Deslizando algunos libros sobre el polvo de las estanterías me topé con la reticencia de un tomo malhumorado. Aferrado con sus tapas gruesas permaneció pegado a la madera, haciendo berrinche, cerrando y apretujando más aún las páginas para no despertar de su profundo letargo de más de veinte años. ¿Sería la pena por enfrentar un mundo virtual, lleno de enciclopedias que se envían en segundos por codificaciones binarias? ¿Sería que estaba teniendo un lúcido sueño donde podía controlar el contenido de sus páginas? Al intentar abrirlo me muerde, levantando con el estampe de páginas una pequeña nube polvosa.
¿Es materia que ya no se ubica con las teorías y postulados de la época actual? Quizá es extraer de un baúl un vestido de varias caídas de tela, y confrontarlo con uno moderno para ir a cenar y bailar después. La edad, sin embargo, no oculta la belleza. El contexto tampoco. Se muestra huraño, no quiere verle el rostro a la velocidad cibernética de algunos sabios sin pasta, los libros electrocutados que viajan por tubos y conexiones. No está, por desgracia, conectado. No hay cualidades de telepatía ni de teleliteratura.
La muerte de un libro no es por falta de longevidad. El huraño vivirá hasta que los azotes climáticos le deshagan la coraza o hasta que las salamandras del fuego degusten sus partes. Este libro no está muerto, sólo está olvidado y ha perdido la memoria, porque olvida que mis manos y ojos ya saborearon las páginas. Olvidé su contenido pero nunca su cara cuadrada de color blanco. Su carácter cambió, pero no su ideología. De no tener la pericia que poseo para sujetar a los ejemplares con letras, me hubiera devorado la sangre con el filo de una página azarosa. Lo detuve.

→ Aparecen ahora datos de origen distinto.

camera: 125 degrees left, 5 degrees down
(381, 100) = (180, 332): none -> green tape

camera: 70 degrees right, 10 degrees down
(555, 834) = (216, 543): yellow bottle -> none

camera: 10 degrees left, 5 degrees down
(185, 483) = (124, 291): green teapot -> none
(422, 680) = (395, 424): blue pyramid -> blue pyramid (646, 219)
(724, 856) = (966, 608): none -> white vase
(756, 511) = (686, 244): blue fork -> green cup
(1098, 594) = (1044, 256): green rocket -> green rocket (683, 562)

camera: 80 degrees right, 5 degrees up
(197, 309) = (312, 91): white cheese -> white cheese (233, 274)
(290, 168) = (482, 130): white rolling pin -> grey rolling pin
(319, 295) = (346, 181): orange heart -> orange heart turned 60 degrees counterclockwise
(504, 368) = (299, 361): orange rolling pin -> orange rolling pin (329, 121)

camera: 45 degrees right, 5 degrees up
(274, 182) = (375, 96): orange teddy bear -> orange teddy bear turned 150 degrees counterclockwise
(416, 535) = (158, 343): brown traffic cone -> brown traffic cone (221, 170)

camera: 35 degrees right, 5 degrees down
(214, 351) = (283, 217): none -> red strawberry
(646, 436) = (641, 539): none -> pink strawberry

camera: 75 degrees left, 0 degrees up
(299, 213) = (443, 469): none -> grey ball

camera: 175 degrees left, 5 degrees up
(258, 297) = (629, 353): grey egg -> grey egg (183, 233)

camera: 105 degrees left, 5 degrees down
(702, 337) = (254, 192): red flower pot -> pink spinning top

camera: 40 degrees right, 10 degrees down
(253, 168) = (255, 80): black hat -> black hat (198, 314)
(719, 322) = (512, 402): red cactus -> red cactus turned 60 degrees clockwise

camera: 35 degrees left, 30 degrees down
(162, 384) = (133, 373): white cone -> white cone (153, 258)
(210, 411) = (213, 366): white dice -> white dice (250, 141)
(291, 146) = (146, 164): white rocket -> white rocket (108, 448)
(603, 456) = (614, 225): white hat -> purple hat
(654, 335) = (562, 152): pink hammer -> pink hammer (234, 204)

Lo dejo abierto en mi página favorita de esos tiempos. Allí bosteza: levanta sus páginas como si las fuera a contar, repasándolas de derecha a izquierda y después las regresa hasta quedar en donde lo dejé. Repaso con la yema de mi índice derecho un dibujo de una cara sonriente que hice a los cinco años. Los relieves de tinta se imprimían en mis dedos por aquellos tiempos. Se cierra bruscamente, soltando otra nube de polvo. Luego comienza a mostrarme las páginas donde hice acotaciones, una tras otra. A pesar de su ceguera me ha reconocido. Hora de volver a su horizontalidad, mientras sus hermanos duermen de pie. Hora de jugar a que el mundo no sabe nada, a que no traemos cables y nos contentamos con un mundo delimitado por dos pastas duras. Hora de volverme huraño y morder a un cibernauta.